Quanto mais quente, melhor

A biodiversidade amazônica, a maior do mundo, é mais antiga e complexa do que se pensava. E o efeito estufa – quem diria? – pode beneficiá-la

Peter Moon

Hileia (do grego hylé ou floresta densa) foi o termo escolhido pelos naturalistas Alexander von Humboldt (1769-1859) e Aimé Bonpland (1773-1858) para definir a espantosa diversidade vegetal e animal com que se defrontaram ao explorar a maior floresta tropical do mundo, entre 1799 e 1804. Desde Humboldt, gerações de biólogos procuram entender a razão por trás da absurda biodiversidade amazônica, o lar de 20% das espécies vivas, entre estimados 2,5 milhões de espécies de insetos, dezenas de milhares de variedades de plantas, milhares de tipos de peixes e aves – dos quais só 100 mil espécies foram até o momento identificadas. 

A imagem microscópica mostra a diversidade de polens
e esporos fósseis da floresta da Colômbia e da Venezuela
há 56 milhões de anos, quando havia na Terra um
efeito estufa
O mistério da origem dessa biodiversidade começou a ser desvendado em 1967, quando o biólogo alemão Jürgen Haffer (1932-2010), ao estudar a Amazônia colombiana, formulou a “teoria dos refúgios”. Para Haffer, nos 100 mil anos da última idade do gelo, que acabou há 13 mil anos, o clima da região era mais frio e seco. Por isso, a floresta não era contínua, mas fragmentada em “refúgios”, ilhas de mata densa cercadas de cerrado por todos os lados. O isolamento de bandos de saguis de uma espécie ancestral em cada um desses refúgios fez surgir, após milhares de anos, dezenas de espécies de saguis. Para Haffer, processo idêntico repetiu-se entre as plantas, as aves, os insetos, os répteis e os peixes.

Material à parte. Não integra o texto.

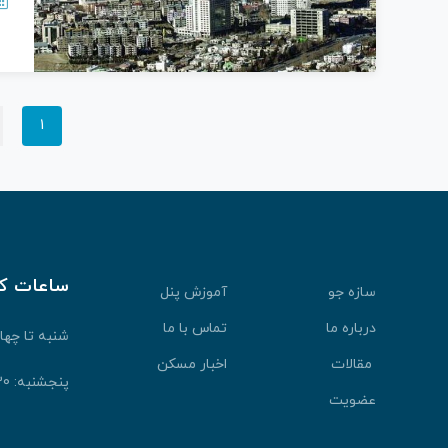
1
ساعات ک
سازه جو
آموزش پنل
درباره ما
تماس با ما
شنبه تا چهارشنبه: 30
مقالات
اخبار مسکن
پنجشنبه: 9:30 الی 13:30
عضویت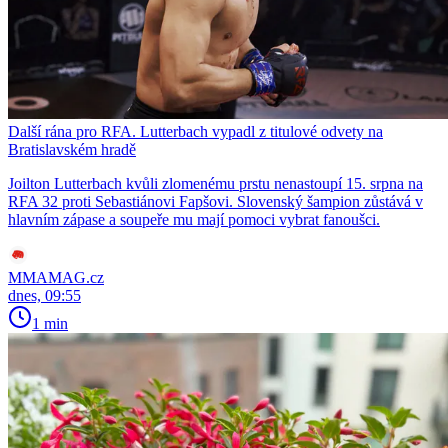
Další rána pro RFA. Lutterbach vypadl z titulové odvety na
Bratislavském hradě
Joilton Lutterbach kvůli zlomenému prstu nenastoupí 15. srpna na
RFA 32 proti Sebastiánovi Fapšovi. Slovenský šampion zůstává v
hlavním zápase a soupeře mu mají pomoci vybrat fanoušci.
MMAMAG.cz
dnes, 09:55
1 min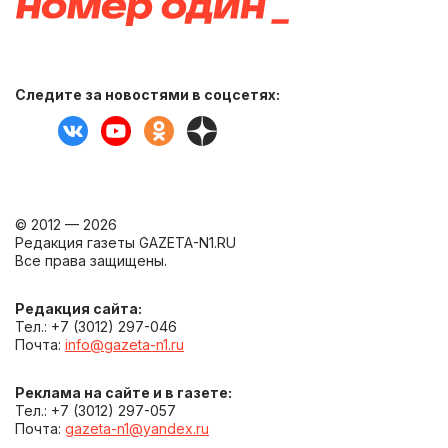
Следите за новостями в соцсетях:
© 2012 — 2026
Редакция газеты GAZETA-N1.RU
Все права защищены.
Редакция сайта:
Тел.: +7 (3012) 297-046
Почта:
info@gazeta-n1.ru
Реклама на сайте и в газете:
Тел.: +7 (3012) 297-057
Почта:
gazeta-n1@yandex.ru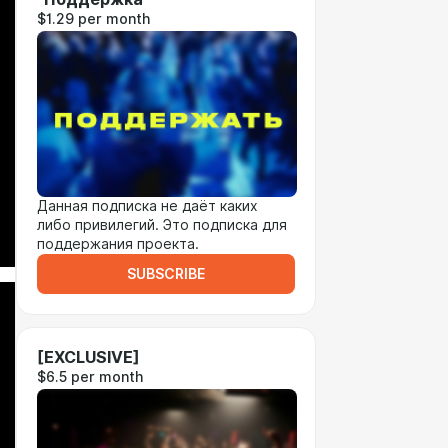
$1.29 per month
Данная подписка не даёт каких
либо привилегий. Это подписка для
поддержания проекта.
SUBSCRIBE
[EXCLUSIVE]
$6.5 per month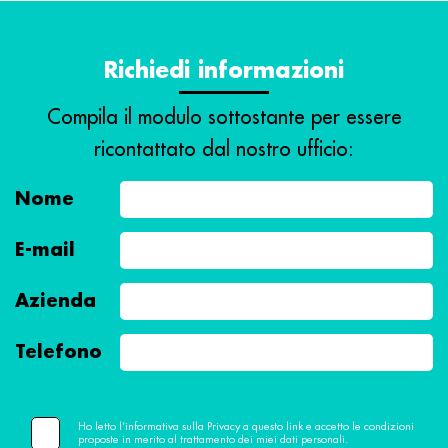
Richiedi informazioni
Compila il modulo sottostante per essere
ricontattato dal nostro ufficio:
Nome
E-mail
Azienda
Telefono
Ho letto l’informativa sulla Privacy a questo link e accetto le condizioni
proposte in merito al trattamento dei miei dati personali.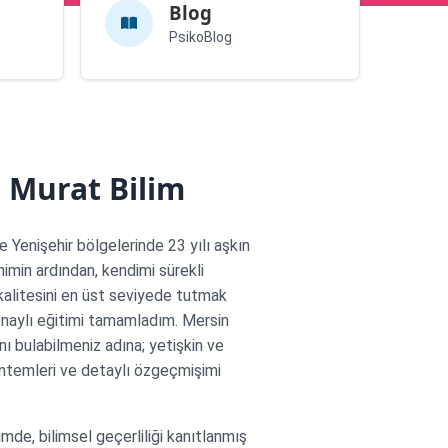
Blog
PsikoBlog
. Murat Bilim
e Yenişehir bölgelerinde 23 yılı aşkın
imin ardından, kendimi sürekli
kalitesini en üst seviyede tutmak
naylı eğitimi tamamladım. Mersin
ı bulabilmeniz adına; yetişkin ve
öntemleri ve detaylı özgeçmişimi
mde, bilimsel geçerliliği kanıtlanmış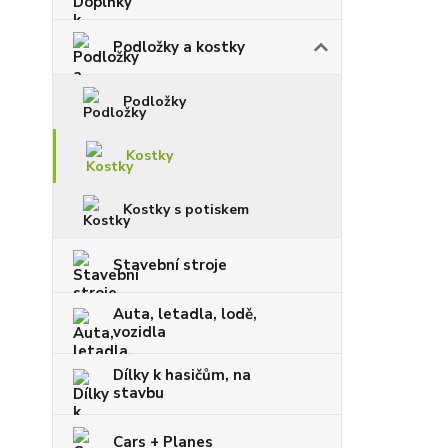
Podložky a kostky
Podložky
Kostky
Kostky s potiskem
Stavební stroje
Auta, letadla, lodě,
vozidla
Dílky k hasičům, na
stavbu
Cars + Planes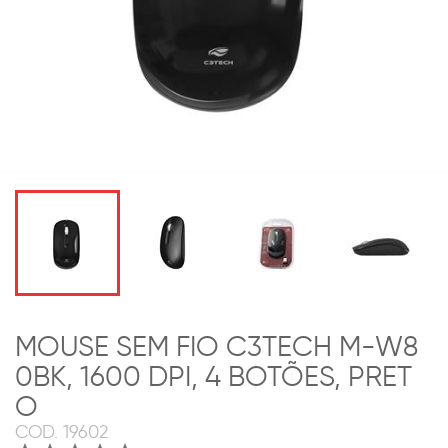
MOUSE SEM FIO C3TECH M-W8
0BK, 1600 DPI, 4 BOTÕES, PRET
O
COD.
19602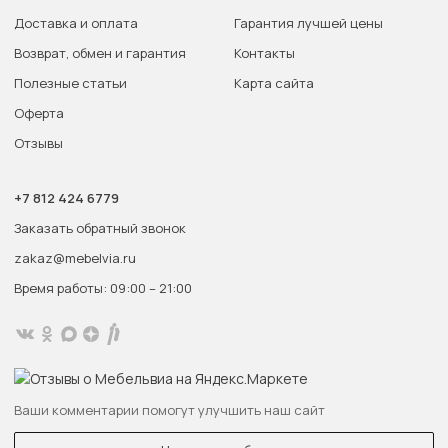
Доставка и оплата
Гарантия лучшей цены
Возврат, обмен и гарантия
Контакты
Полезные статьи
Карта сайта
Оферта
Отзывы
+7 812 424 6779
Заказать обратный звонок
zakaz@mebelvia.ru
Время работы: 09:00 – 21:00
Ваши комментарии помогут улучшить наш сайт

Ao explicar de forma original e elegante a origem da biodiversidade amazônica, a ideia dos refúgios tomou de assalto a academia e se tornou dogma para duas gerações de cientistas. No Brasil, seus principais defensores foram o geógrafo Aziz Ab’Saber e o zoólogo Paulo Vanzolini, ambos com 86 anos. Na semana passada, o dogma, fustigado há tempos pela nova geração de pesquisadores, recebeu a extrema-unção. Os algozes são dois estudos internacionais publicados na revista ScienceAmazonia Through Time: Andean Uplift, Climate Change, Landscape Evolution, and Biodiversity e Effects of Rapid Global Warming at the Paleocene-Eocene Boundary on Neotropical Vegetation.

O primeiro estudo demonstra que a biodiversidade amazônica não remonta ao término da idade do gelo. É muito anterior. Em boa parte dos últimos 60 milhões de anos, a biodiversidade era igual ou superior à atual, como comprovam os fósseis da antiga fauna e flora da região. O segundo estudo questiona uma ideia recente, ligada às possíveis consequências do aquecimento global. Especialistas preveem um aquecimento de 3 a 5 graus célsius na temperatura média anual da Amazônia nos próximos 100 anos. Em consequência, afirmam, o clima será mais árido. A perda de umidade poderia resultar na redução da biodiversidade, por meio da extinção de espécies. O trabalho na Science diz o contrário. O clima mais quente deve expandir a biodiversidade.

Foi assim há 56 milhões de anos, no período Eoceno, quando a temperatura média era 5 graus mais elevada e a multiplicidade vegetal atingiu um pico na região da Colômbia e da Venezuela. A prova são imagens de minúsculas partículas de pólen e esporos fósseis, achadas em escavações na camada de terra correspondente ao Eoceno. O pólen é de plantas aparentadas às que hoje sobrevivem nas regiões mais quentes e úmidas do planeta. O estudo mostra também que, em vários períodos desde então, a floresta semeou pólen em maior diversidade que hoje.

A expansão da riqueza do bioma amazônico iniciou há 60 milhões de anos, quando a América do Sul era uma ilha, a antiga bacia hidrográfica amazônica corria em sentido contrário ao atual, e os Andes surgiram. O acúmulo de espécies teve influência da antiga ligação da Amazônia com o Pacífico e o Caribe. Nos vários períodos mais quentes que o atual, a diversidade foi maior. “Foi um processo bem mais gradual. Levou milhares de anos. Houve tempo para as espécies se adaptarem”, diz o paleontólogo Douglas Riff, da Universidade Federal de Uberlândia, um dos autores da pesquisa. “Hoje, o processo é muito rápido. Os efeitos podem não ser os mesmos. Mas não se pode dizer que a mudança climática levará necessariamente a uma extinção em massa.”

Originalmente publicado em Época, em 12/11/2010.